Concernant la hausse généralisée des prix, certains pays africains ont aussi pris des mesures pour limiter l’inflation et/ou atténuer son impact. C’est le cas de la Côte d’Ivoire où le gouvernement a adopté, mercredi 9 mars, un décret plafonnant les prix de production et de distribution de 7 produits alimentaires de base pour les 3 prochains mois. Ces produits sont le sucre, la tomate concentrée, le riz, l’huile de palme raffiné, les pâtes alimentaires, la viande de bœuf et le lait. Leurs tarifs seront publiés dans le Journal officiel.
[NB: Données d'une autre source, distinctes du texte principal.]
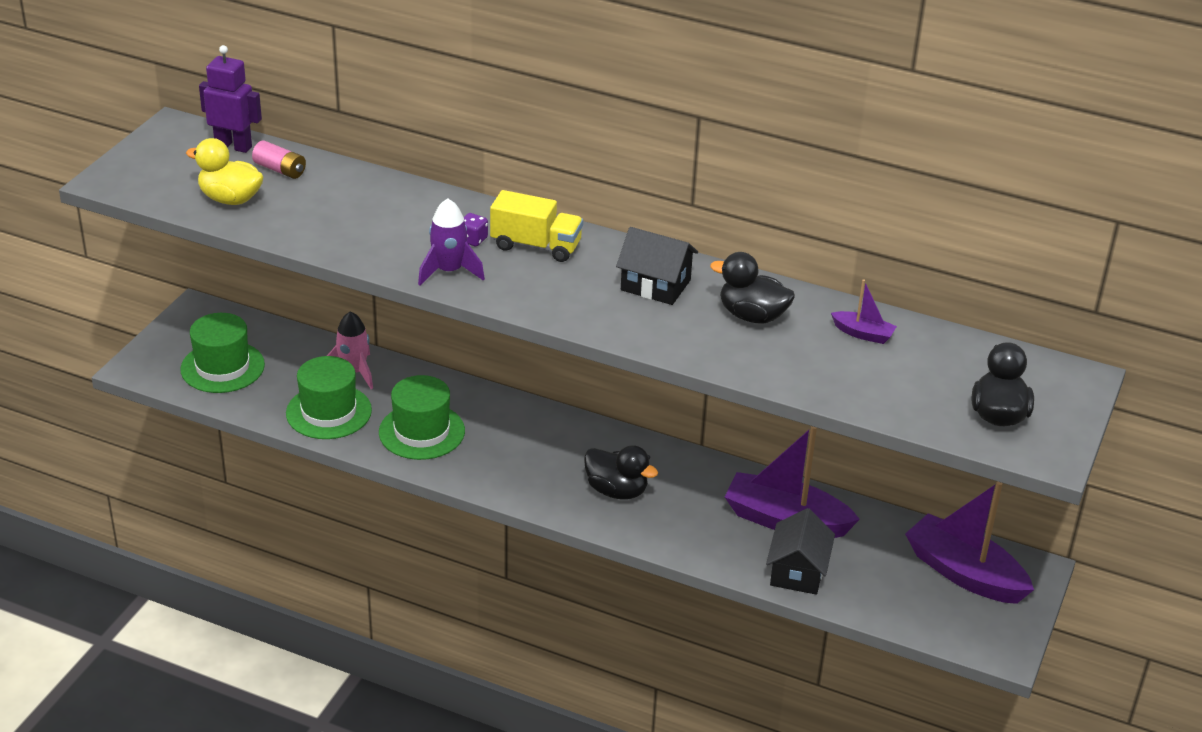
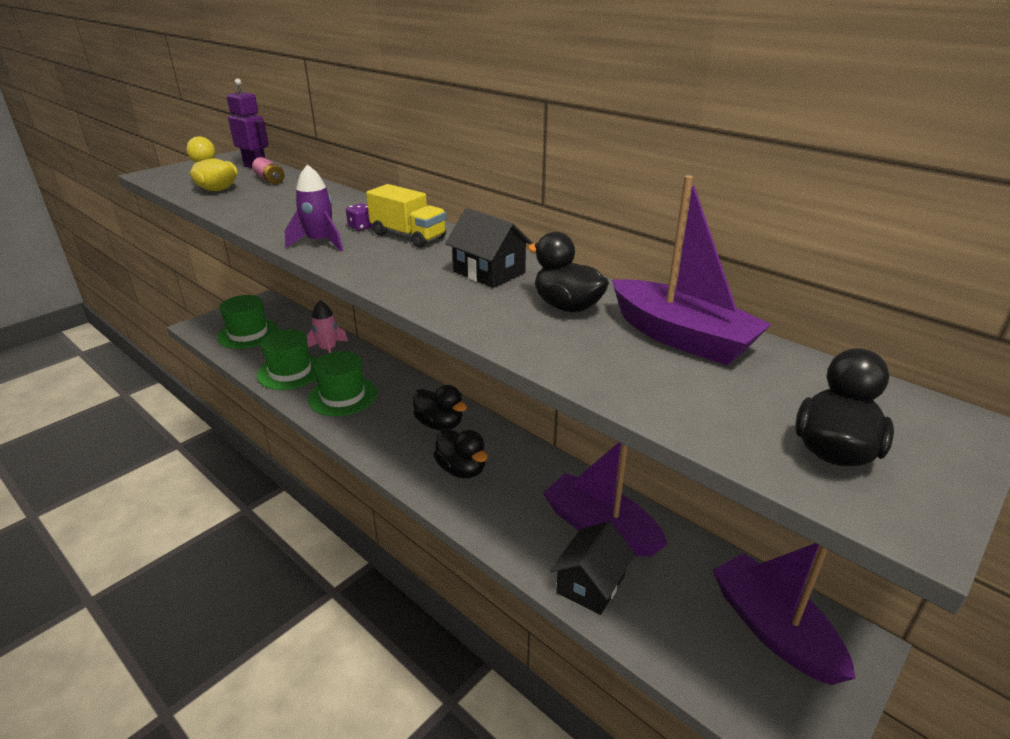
camera: 20 degrees right, 5 degrees down
(561, 444) = (440, 424): none -> black duck
(863, 334) = (681, 337): purple boat -> purple boat, size x2.18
De même, les autorités ont actualisé la liste des produits agricoles dont les tarifs sont réglementés. Inchangée depuis 1997, cette liste comprend la farine boulangère, le pain baguette, le poisson, la viande (boeuf, mouton et porc), l’huile de table raffinée et le riz local. Il s’agit d’une mesure phare du gouvernement ivoirien pour faire face aux effets de la flambée des cours des produits agricoles sur les Ivoiriens.

Ces mesures prises par de nombreux pays africains ont un coût énormes pour les budgets des Etats. Ainsi, pour un pays comme le Maroc, la charge des subventions concernant le gaz, le pétrole, les céréales…, va s’alourdir de plus de 15 milliards de dirhams supplémentaires au titre de 2022. C’est à ce prix que le gouvernement pourra maintenir les prix des bonbonnes de gaz ou du pain, et éviter de baisser davantage le pouvoir d’achat des Marocains. D’autres mesures seront prises pour le secteur des transports afin que leurs tarifs soient maintenus à leur niveau et éviter l’effet induit d’une hausse des carburants sur le consommateur final.
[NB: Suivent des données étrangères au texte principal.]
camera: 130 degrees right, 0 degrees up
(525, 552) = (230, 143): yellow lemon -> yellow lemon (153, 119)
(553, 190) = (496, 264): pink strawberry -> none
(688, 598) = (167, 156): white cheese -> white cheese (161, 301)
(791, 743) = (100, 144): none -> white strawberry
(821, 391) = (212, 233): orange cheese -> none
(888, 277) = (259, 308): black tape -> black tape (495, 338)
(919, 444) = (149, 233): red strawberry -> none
Le coût de l’absence de véritables politiques agricoles

Les Africains trinquent à cause certes d’une guerre loin de leurs terres, mais surtout du fait de l’absence de véritables politiques agricoles au niveau du continent. En effet, c’est inadmissible que l’Afrique, qui concentre plus de 60% des terres arables non exploitées et d’importants cours d’eau, continue de dépendre des autres continents surpeuplés et disposant de beaucoup moins de terres pour produire de quoi se nourrir. Les dirigeants du contient ont failli en ne mettant pas l’agriculture au cœur de leur stratégie de développement.
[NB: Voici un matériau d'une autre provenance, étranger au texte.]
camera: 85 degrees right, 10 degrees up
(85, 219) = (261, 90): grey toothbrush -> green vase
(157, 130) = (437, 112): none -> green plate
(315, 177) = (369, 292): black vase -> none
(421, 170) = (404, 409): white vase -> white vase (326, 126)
Conséquence, selon la Cnuced -Conférence des Nations unies sur le commerce et le développement-, en 2020, plus de 80% des produits alimentaires de base (riz, blé, soja, sucre…) absorbés par les pays africains étaient importés. Bon an mal an, la facture alimentaire de l’Afrique tourne actuellement à hauteur de 60,5 milliards de dollars, contre 40 milliards de dollars en 2010 et seulement 7 milliards de dollars en 2000. La dépendance alimentaire s'accroît et beaucoup plus rapidement que l'évolution démographique du continent.

En clair, cette nouvelle crise alimentaire montre que les dirigeants africains, pris globalement, n’ont pas retenu de leçons des «émeutes de faim» de 2008. Et parmi les plus gros importateurs figurent de gros producteurs de pétrole (Nigéria, Angola, Algérie…) et de grands pays miniers (dont particulièrement la RD Congo), assis sur des rentes et qui n’ont aucune vision de diversification de leurs économies.

Mais c’est presque toute l’Afrique qui est concernée par cette faillite agricole. En effet, sur les 54 pays africains, seule une douzaine d'entre eux sont des exportateurs nets de produits agricoles (Côte d’Ivoire, Maroc, Kenya...) avec un solde alimentaire excédentaire. Les effets du Covid-19 et la crise ukrainienne doivent cette fois-ci servir de leçon aux dirigeants du continent.